Rutenberg acknowledges that “there . . . tends to be a shared sense of noble mission across the news media that can preclude journalists from questioning their own potential biases.” Again, this is a bit rich coming just two months after Rutenberg’s call for an “oppositional” approach to covering his disfavored candidate. But that doesn’t mean he doesn’t have a point:

“The people who run American journalism, and who staff the newsrooms, think of themselves as sophisticated, cosmopolitan, and, culturally speaking, on the right side of history,” Rod Dreher, a senior editor at The American Conservative, told me. . . .

As far as he’s concerned, mainstream journalists are “interested in every kind of diversity, except the kind that would challenge their own prejudices.” Those include, “bigotry against conservative religion, bigotry against rural folks and bigotry against working-class and poor white people.”

Dreher’s operative definition of media bias is identical to Jim Roberts’s ostensive one. On Sunday Roberts, a former Times assistant managing editor, tweeted: “Yes. The media is biased. Biased against hatred, sexism, racism, incompetence, belligerence, inequality, To [sic] name a few.” Roberts left the Times in 2013, but surely a lot of like-minded people stayed behind in the newsroom.

The media, and not just the Times, have more or less followed Rutenberg’s August advice and become openly oppositional toward Trump—though it would be more accurate to say the parade was already under way when Rutenberg stepped to the front and took on the role of leader. In any case, it raises the question: What next?

That is, assuming Trump loses, do journalists continue in their role as partisans for Hillary Clinton and the Democratic Party, or do they undertake some sort of a correction? Rutenberg urges the latter approach:

American newsrooms will be making a big mistake—and missing a huge continuing story—if they fail to adjust their coverage to better illuminate the concerns of Mr. Trump’s supporters well beyond Election Day.

Doing so might begin to build up trust in the news media, which the Gallup Organization reported as hitting a new low in September.

Color us skeptical. Sure, journalistic partisanship will probably not have as sharp an edge in the immediate aftermath of a Trump defeat as in the weeks and months leading up to it. But that’s just a matter of regression toward the mean.

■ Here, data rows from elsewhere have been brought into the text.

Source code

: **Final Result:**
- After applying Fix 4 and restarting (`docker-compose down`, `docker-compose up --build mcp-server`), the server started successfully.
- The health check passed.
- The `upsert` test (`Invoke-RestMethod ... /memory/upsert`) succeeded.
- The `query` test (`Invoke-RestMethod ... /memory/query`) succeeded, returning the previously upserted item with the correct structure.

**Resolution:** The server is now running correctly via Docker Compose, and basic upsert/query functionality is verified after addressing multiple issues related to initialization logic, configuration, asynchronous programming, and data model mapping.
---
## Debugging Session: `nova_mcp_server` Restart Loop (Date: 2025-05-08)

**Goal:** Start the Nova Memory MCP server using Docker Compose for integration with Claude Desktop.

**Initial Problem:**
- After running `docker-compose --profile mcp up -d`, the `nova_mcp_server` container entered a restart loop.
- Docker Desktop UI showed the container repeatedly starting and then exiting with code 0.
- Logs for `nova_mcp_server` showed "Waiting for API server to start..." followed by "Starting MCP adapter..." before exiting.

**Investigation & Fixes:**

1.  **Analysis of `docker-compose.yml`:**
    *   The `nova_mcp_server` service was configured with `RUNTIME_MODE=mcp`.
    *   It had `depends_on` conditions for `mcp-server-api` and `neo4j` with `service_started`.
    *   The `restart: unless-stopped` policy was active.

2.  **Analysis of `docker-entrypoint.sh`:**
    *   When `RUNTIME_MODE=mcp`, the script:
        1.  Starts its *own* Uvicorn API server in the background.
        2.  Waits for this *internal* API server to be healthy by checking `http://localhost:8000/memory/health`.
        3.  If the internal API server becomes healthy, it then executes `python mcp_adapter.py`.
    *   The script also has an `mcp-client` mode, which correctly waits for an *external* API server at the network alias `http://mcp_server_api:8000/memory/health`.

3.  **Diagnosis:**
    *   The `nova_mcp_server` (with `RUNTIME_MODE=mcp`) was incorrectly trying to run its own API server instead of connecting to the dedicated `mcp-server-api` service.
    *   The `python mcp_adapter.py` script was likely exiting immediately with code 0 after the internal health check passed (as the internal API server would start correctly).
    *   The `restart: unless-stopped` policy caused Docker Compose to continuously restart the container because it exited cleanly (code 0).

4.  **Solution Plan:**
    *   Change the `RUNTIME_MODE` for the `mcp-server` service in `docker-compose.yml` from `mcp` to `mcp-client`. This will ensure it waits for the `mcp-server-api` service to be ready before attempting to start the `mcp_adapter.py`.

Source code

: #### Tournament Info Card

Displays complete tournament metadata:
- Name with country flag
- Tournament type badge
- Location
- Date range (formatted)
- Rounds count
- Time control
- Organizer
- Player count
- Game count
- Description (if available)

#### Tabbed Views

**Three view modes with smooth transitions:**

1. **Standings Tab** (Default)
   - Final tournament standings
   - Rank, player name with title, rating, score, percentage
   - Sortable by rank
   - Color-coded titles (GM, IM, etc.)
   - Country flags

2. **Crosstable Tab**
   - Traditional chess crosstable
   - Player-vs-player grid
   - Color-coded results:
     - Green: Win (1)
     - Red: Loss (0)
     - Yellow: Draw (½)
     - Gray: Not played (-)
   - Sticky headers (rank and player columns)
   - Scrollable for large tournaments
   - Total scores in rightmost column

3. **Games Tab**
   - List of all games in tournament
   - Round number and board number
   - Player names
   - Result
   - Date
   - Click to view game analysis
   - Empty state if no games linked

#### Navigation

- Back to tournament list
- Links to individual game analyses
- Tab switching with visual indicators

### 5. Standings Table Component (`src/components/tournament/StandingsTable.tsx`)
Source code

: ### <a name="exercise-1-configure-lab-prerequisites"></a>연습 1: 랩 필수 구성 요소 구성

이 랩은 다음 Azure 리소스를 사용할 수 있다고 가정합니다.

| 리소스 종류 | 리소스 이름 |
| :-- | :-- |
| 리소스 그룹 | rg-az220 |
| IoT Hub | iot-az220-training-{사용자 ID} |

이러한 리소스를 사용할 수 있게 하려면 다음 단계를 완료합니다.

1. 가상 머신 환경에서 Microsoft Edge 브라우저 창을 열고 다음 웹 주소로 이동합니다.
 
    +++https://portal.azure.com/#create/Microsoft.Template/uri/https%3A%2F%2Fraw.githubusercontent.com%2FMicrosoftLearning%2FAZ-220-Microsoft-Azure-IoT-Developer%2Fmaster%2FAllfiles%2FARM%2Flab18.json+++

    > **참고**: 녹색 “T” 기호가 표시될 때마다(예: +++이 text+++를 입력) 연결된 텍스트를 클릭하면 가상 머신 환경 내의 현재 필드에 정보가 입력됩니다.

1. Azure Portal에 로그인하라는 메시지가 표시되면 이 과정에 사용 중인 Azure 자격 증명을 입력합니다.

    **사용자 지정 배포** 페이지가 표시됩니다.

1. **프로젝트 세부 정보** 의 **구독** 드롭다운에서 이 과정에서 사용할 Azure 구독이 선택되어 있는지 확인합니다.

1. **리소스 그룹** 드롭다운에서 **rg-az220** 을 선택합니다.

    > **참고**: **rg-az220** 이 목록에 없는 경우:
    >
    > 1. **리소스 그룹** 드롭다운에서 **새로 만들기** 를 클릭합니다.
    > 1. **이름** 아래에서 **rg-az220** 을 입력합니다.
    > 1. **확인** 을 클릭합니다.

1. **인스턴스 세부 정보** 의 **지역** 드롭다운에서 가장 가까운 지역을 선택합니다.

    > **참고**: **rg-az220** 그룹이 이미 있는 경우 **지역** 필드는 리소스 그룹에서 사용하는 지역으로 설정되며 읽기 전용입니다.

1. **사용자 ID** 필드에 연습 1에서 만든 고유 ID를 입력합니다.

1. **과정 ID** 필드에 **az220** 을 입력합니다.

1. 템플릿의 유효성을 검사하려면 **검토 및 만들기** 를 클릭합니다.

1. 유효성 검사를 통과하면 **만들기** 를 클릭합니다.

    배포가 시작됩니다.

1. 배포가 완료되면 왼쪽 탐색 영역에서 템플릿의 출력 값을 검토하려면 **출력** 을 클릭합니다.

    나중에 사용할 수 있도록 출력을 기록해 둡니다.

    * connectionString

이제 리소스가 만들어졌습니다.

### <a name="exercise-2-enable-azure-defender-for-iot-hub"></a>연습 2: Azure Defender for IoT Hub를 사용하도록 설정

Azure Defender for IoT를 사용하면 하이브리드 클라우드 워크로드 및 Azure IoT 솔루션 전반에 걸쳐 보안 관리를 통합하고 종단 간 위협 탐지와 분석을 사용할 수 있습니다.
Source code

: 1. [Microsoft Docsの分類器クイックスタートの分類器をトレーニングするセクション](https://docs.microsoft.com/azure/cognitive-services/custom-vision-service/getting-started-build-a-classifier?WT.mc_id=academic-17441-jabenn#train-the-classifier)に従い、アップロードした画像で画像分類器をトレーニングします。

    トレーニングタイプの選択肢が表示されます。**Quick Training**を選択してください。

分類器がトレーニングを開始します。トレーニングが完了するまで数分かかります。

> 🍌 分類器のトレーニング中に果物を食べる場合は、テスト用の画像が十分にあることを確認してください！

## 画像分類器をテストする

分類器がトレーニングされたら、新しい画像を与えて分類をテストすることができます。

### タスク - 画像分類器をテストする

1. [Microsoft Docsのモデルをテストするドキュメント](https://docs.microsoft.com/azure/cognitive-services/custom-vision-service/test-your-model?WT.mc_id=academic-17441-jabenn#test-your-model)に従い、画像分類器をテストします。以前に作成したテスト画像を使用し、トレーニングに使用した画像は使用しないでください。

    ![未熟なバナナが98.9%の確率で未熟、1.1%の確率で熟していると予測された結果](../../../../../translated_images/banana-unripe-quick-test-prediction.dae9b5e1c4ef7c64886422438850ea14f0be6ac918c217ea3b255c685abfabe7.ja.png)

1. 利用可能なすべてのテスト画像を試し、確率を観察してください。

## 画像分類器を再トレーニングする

Consider: After urging an adjustment in coverage (after the election, tellingly), Rutenberg himself immediately calls in addition for “a far more assertive defense from the news media” against “false and misleading political-style attacks that too often are mixed in with the valid criticism.”

That’s not objectionable in itself, and we’d agree with him that some criticism of the media is bogus and unjustified. But if, as Rutenberg acknowledges, journalists have a problem with political bias, why should we expect them to be able to distinguish between “false and misleading political-style attacks” on the one hand and “valid criticism” on the other? To pick on Jim Roberts, who certainly deserves it, he no doubt thought of his tweet as an assertive defense against a misleading political-style attack.

Anyway, it’s a lot easier to yield to your baser instincts, as Rutenberg urged journalists to do in August, than to develop discipline, as he now calls for. The best indication of that is that unlike his August column, this week’s did not appear on the front page.